What is asked:
Put every line of the entries below into a JSON list of strings, one string per line, leaving out any blank lines.

Data rows:
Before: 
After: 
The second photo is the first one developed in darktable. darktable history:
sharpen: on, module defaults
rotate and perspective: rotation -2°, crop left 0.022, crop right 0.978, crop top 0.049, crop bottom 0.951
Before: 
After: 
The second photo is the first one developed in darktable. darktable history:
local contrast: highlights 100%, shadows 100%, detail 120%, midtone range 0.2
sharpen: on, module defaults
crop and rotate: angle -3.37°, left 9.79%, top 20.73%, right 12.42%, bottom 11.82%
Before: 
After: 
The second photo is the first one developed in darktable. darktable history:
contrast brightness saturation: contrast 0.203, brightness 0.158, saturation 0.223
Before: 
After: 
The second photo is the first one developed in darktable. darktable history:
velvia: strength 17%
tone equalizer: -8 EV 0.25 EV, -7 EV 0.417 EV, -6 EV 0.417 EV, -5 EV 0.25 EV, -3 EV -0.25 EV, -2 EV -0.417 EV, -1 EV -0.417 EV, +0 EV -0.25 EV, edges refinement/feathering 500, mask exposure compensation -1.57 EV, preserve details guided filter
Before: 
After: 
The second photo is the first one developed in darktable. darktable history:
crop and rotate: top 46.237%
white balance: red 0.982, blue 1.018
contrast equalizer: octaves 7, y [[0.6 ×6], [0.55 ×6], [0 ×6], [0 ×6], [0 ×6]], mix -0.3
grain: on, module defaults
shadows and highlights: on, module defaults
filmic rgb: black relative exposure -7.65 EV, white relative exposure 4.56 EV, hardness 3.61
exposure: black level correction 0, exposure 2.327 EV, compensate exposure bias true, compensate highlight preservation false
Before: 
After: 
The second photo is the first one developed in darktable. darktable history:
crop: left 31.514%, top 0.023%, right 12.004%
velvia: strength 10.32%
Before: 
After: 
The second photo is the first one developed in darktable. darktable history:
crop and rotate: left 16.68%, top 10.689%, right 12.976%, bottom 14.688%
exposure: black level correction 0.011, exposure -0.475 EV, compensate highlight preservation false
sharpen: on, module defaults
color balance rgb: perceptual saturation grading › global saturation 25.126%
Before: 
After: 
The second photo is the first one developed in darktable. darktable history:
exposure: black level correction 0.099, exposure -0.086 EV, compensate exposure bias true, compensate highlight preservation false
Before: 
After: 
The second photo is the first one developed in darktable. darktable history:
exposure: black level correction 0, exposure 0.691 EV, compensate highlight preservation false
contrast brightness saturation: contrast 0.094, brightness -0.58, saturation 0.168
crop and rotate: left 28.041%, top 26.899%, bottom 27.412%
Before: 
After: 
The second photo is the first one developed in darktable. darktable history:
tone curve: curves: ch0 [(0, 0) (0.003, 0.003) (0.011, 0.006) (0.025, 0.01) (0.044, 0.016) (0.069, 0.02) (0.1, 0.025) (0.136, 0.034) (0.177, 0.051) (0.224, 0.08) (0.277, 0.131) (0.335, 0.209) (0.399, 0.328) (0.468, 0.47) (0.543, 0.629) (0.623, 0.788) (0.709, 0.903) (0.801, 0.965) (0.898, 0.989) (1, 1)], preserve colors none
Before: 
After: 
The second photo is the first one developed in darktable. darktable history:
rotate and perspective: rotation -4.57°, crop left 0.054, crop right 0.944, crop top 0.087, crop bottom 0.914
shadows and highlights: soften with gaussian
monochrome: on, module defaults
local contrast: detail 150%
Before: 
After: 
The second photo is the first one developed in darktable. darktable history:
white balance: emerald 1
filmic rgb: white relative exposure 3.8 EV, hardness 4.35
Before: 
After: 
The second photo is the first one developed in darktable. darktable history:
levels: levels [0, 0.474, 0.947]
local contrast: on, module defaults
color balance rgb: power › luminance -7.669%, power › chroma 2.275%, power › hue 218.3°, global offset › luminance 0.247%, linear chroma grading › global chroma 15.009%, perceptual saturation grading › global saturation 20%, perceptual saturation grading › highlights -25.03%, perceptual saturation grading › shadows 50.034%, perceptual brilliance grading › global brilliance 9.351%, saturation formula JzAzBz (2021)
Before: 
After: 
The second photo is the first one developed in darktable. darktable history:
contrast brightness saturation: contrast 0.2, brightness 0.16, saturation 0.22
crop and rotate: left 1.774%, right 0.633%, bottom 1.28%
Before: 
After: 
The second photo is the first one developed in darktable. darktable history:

Exercise response:
[
  "Before: ",
  "After: ",
  "The second photo is the first one developed in darktable. darktable history:",
  "sharpen: on, module defaults",
  "rotate and perspective: rotation -2°, crop left 0.022, crop right 0.978, crop top 0.049, crop bottom 0.951",
  "Before: ",
  "After: ",
  "The second photo is the first one developed in darktable. darktable history:",
  "local contrast: highlights 100%, shadows 100%, detail 120%, midtone range 0.2",
  "sharpen: on, module defaults",
  "crop and rotate: angle -3.37°, left 9.79%, top 20.73%, right 12.42%, bottom 11.82%",
  "Before: ",
  "After: ",
  "The second photo is the first one developed in darktable. darktable history:",
  "contrast brightness saturation: contrast 0.203, brightness 0.158, saturation 0.223",
  "Before: ",
  "After: ",
  "The second photo is the first one developed in darktable. darktable history:",
  "velvia: strength 17%",
  "tone equalizer: -8 EV 0.25 EV, -7 EV 0.417 EV, -6 EV 0.417 EV, -5 EV 0.25 EV, -3 EV -0.25 EV, -2 EV -0.417 EV, -1 EV -0.417 EV, +0 EV -0.25 EV, edges refinement/feathering 500, mask exposure compensation -1.57 EV, preserve details guided filter",
  "Before: ",
  "After: ",
  "The second photo is the first one developed in darktable. darktable history:",
  "crop and rotate: top 46.237%",
  "white balance: red 0.982, blue 1.018",
  "contrast equalizer: octaves 7, y [[0.6 ×6], [0.55 ×6], [0 ×6], [0 ×6], [0 ×6]], mix -0.3",
  "grain: on, module defaults",
  "shadows and highlights: on, module defaults",
  "filmic rgb: black relative exposure -7.65 EV, white relative exposure 4.56 EV, hardness 3.61",
  "exposure: black level correction 0, exposure 2.327 EV, compensate exposure bias true, compensate highlight preservation false",
  "Before: ",
  "After: ",
  "The second photo is the first one developed in darktable. darktable history:",
  "crop: left 31.514%, top 0.023%, right 12.004%",
  "velvia: strength 10.32%",
  "Before: ",
  "After: ",
  "The second photo is the first one developed in darktable. darktable history:",
  "crop and rotate: left 16.68%, top 10.689%, right 12.976%, bottom 14.688%",
  "exposure: black level correction 0.011, exposure -0.475 EV, compensate highlight preservation false",
  "sharpen: on, module defaults",
  "color balance rgb: perceptual saturation grading › global saturation 25.126%",
  "Before: ",
  "After: ",
  "The second photo is the first one developed in darktable. darktable history:",
  "exposure: black level correction 0.099, exposure -0.086 EV, compensate exposure bias true, compensate highlight preservation false",
  "Before: ",
  "After: ",
  "The second photo is the first one developed in darktable. darktable history:",
  "exposure: black level correction 0, exposure 0.691 EV, compensate highlight preservation false",
  "contrast brightness saturation: contrast 0.094, brightness -0.58, saturation 0.168",
  "crop and rotate: left 28.041%, top 26.899%, bottom 27.412%",
  "Before: ",
  "After: ",
  "The second photo is the first one developed in darktable. darktable history:",
  "tone curve: curves: ch0 [(0, 0) (0.003, 0.003) (0.011, 0.006) (0.025, 0.01) (0.044, 0.016) (0.069, 0.02) (0.1, 0.025) (0.136, 0.034) (0.177, 0.051) (0.224, 0.08) (0.277, 0.131) (0.335, 0.209) (0.399, 0.328) (0.468, 0.47) (0.543, 0.629) (0.623, 0.788) (0.709, 0.903) (0.801, 0.965) (0.898, 0.989) (1, 1)], preserve colors none",
  "Before: ",
  "After: ",
  "The second photo is the first one developed in darktable. darktable history:",
  "rotate and perspective: rotation -4.57°, crop left 0.054, crop right 0.944, crop top 0.087, crop bottom 0.914",
  "shadows and highlights: soften with gaussian",
  "monochrome: on, module defaults",
  "local contrast: detail 150%",
  "Before: ",
  "After: ",
  "The second photo is the first one developed in darktable. darktable history:",
  "white balance: emerald 1",
  "filmic rgb: white relative exposure 3.8 EV, hardness 4.35",
  "Before: ",
  "After: ",
  "The second photo is the first one developed in darktable. darktable history:",
  "levels: levels [0, 0.474, 0.947]",
  "local contrast: on, module defaults",
  "color balance rgb: power › luminance -7.669%, power › chroma 2.275%, power › hue 218.3°, global offset › luminance 0.247%, linear chroma grading › global chroma 15.009%, perceptual saturation grading › global saturation 20%, perceptual saturation grading › highlights -25.03%, perceptual saturation grading › shadows 50.034%, perceptual brilliance grading › global brilliance 9.351%, saturation formula JzAzBz (2021)",
  "Before: ",
  "After: ",
  "The second photo is the first one developed in darktable. darktable history:",
  "contrast brightness saturation: contrast 0.2, brightness 0.16, saturation 0.22",
  "crop and rotate: left 1.774%, right 0.633%, bottom 1.28%",
  "Before: ",
  "After: ",
  "The second photo is the first one developed in darktable. darktable history:"
]